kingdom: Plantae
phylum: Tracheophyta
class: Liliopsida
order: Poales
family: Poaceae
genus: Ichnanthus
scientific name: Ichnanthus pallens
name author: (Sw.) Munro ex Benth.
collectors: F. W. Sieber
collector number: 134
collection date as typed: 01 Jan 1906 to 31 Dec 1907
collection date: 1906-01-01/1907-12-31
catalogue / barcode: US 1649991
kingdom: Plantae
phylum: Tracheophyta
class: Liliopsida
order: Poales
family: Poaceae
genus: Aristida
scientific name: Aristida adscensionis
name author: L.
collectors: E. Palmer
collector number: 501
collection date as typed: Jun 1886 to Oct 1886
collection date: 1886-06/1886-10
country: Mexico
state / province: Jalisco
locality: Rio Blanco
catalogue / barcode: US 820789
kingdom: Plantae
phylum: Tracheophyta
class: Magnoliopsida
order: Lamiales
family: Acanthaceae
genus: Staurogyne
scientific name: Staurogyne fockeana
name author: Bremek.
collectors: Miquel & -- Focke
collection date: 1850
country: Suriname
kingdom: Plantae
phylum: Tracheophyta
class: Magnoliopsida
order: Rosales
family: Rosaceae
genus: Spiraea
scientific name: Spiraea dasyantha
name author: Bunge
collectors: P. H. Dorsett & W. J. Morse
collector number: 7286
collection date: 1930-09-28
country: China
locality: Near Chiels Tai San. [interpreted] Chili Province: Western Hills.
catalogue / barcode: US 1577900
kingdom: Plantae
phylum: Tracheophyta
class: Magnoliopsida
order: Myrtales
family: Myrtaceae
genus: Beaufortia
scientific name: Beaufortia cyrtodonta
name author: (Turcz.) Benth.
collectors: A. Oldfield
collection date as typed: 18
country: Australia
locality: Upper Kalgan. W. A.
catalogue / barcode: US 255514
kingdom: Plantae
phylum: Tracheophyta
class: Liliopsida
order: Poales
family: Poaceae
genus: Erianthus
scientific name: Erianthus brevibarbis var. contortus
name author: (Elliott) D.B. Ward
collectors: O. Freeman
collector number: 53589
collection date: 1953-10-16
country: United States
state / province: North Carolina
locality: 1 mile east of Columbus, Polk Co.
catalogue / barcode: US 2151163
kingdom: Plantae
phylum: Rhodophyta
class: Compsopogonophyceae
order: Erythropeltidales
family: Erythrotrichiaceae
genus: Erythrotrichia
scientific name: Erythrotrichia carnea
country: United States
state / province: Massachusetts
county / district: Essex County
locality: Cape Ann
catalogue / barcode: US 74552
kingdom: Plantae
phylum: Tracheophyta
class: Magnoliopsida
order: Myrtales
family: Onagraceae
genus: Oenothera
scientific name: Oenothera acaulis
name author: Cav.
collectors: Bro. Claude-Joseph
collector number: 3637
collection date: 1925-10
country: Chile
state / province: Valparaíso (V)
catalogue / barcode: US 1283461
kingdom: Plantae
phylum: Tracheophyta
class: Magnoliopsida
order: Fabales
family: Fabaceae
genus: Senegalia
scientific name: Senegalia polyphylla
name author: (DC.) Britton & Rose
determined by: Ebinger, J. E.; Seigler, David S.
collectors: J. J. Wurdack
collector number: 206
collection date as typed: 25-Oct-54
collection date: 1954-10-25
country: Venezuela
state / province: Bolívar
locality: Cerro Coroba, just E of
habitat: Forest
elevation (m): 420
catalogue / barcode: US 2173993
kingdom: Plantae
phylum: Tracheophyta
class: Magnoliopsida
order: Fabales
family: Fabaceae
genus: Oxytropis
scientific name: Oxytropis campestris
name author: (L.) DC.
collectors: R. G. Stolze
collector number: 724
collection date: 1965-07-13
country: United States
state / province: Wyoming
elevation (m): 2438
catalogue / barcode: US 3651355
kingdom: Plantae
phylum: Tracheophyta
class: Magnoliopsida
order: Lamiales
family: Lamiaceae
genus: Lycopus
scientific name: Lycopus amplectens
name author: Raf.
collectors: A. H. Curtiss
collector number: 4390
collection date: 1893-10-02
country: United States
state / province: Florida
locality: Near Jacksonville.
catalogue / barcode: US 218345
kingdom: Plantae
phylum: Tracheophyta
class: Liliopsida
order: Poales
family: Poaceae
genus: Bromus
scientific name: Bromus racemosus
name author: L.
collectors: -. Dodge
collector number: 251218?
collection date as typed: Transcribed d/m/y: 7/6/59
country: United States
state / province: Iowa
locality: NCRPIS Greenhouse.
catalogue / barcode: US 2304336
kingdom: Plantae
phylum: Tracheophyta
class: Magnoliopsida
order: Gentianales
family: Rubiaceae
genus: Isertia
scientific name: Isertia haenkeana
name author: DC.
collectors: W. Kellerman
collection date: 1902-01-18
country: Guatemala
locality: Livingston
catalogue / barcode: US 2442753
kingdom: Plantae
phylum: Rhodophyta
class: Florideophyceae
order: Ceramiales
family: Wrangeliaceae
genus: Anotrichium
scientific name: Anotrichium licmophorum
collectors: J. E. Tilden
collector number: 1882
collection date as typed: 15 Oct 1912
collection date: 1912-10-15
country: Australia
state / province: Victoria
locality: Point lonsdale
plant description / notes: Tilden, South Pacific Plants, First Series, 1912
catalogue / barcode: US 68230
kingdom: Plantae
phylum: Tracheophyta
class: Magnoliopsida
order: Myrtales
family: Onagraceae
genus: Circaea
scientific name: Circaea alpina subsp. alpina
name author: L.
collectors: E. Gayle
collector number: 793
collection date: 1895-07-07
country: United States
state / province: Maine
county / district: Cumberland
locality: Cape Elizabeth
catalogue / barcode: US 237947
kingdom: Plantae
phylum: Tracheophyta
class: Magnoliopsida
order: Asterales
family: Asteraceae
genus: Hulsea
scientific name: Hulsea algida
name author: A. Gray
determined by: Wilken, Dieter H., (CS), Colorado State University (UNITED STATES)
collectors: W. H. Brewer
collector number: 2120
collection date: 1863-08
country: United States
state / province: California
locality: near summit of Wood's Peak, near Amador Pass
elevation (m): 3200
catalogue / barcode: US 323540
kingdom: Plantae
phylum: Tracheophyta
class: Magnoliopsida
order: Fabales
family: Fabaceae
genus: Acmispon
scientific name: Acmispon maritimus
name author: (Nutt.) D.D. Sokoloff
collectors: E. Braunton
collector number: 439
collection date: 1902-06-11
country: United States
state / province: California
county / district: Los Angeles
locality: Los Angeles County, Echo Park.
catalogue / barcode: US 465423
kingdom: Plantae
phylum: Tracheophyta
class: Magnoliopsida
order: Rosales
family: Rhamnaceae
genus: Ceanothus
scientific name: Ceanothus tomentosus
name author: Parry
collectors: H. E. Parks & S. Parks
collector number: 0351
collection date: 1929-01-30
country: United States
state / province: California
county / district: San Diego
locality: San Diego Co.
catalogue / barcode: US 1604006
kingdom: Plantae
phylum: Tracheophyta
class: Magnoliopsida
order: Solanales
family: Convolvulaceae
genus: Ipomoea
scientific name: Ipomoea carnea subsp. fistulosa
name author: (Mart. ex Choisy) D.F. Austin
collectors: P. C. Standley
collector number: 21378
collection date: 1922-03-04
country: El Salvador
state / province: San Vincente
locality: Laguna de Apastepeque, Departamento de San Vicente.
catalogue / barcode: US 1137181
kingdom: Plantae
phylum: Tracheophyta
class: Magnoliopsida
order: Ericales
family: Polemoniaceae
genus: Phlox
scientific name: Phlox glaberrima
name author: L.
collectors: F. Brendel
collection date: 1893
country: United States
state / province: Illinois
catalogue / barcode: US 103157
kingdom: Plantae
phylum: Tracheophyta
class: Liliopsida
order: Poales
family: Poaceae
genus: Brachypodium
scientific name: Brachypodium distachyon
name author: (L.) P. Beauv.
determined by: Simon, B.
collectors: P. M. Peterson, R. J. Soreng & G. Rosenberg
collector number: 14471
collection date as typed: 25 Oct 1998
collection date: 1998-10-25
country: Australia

____________

→ **WHAT IS BEING ASKED**: Write out word for word the lines of the entries, beginning with the line that contains "family: Rubiaceae" and continuing through the line that contains "genus: Circaea".

→ **SOLVED PROBLEM**:
family: Rubiaceae
genus: Isertia
scientific name: Isertia haenkeana
name author: DC.
collectors: W. Kellerman
collection date: 1902-01-18
country: Guatemala
locality: Livingston
catalogue / barcode: US 2442753
kingdom: Plantae
phylum: Rhodophyta
class: Florideophyceae
order: Ceramiales
family: Wrangeliaceae
genus: Anotrichium
scientific name: Anotrichium licmophorum
collectors: J. E. Tilden
collector number: 1882
collection date as typed: 15 Oct 1912
collection date: 1912-10-15
country: Australia
state / province: Victoria
locality: Point lonsdale
plant description / notes: Tilden, South Pacific Plants, First Series, 1912
catalogue / barcode: US 68230
kingdom: Plantae
phylum: Tracheophyta
class: Magnoliopsida
order: Myrtales
family: Onagraceae
genus: Circaea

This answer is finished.